Consideration number one: maybe your opinion not worth posting online. Consider this, teenagers are capable of being mean to one another—give them a keyboard and this can take place online. The phenomenon of online banter goes by many names: trolling, flame-baiting, flame wars, and subtweeting. Although I do admire those who stand up for their beliefs and friends, let’s face it, jumping into an argument on twitter is not always worth it. Throughout a few years teaching, I’ve had numerous students whose feelings have gotten hurt over pointless arguments online. Sometimes it takes a bigger person ignore antagonistic tweets and realize that there will always be people that want to pick at your flaws. Don’t let them get a rise out of you, and you will end a flame war before it starts.
Consideration number two: Sometimes it takes more than 140 characters to express your opinion. Recently a colleague of mine was explaining his opinion on a topic online about a meeting where we ran out of time. This is a great way to continue the conversation, but after a couple tweets of the opposing opinion surfaced, there was a long debate in a public forum about matters that don’t concern the public. Furthermore, the debate, although it was a good discussion, would be so much smoother in a format where people can type more than 140 characters and fully explain your opinion. Twitter is a great means to spread simple news, share links and resources. If you have a long opinion piece, I suggest writing a blog (like this one) or some other format and tweeting a headline with a link to get your message out there.

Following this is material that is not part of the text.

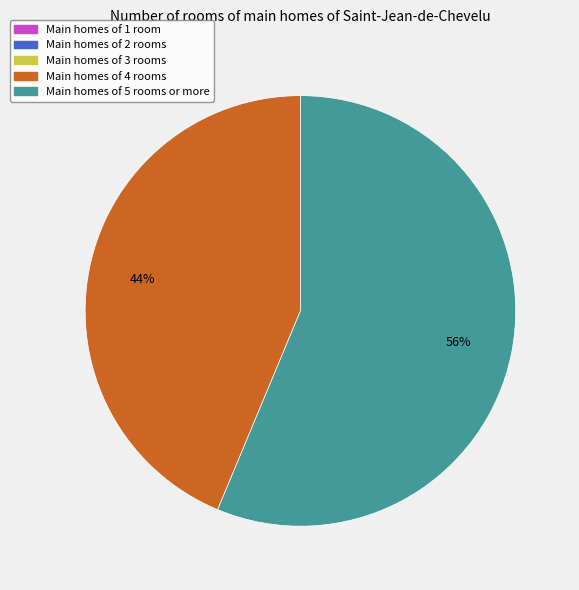

Which slice represents more than half of the pie?

Main homes of 5 rooms or more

In closing, there is a place and a time for all things: many ways to express your opinions, and other things that are best to ignore. This is a call for discretion: if you want to share your opinion, do it in a manner than promotes discussion instead of trolling or pouring more gasoline on a fire. Your opinion has value, uniqueness is invaluable, and there are healthy ways and unhealthy ways to share it. And occasionally, your ideas, like feces, belong in the toilet instead of online. Please think before posting, “would I care to read this?” And have the maturity to take feedback from others with a grain of salt. Happy tweeting.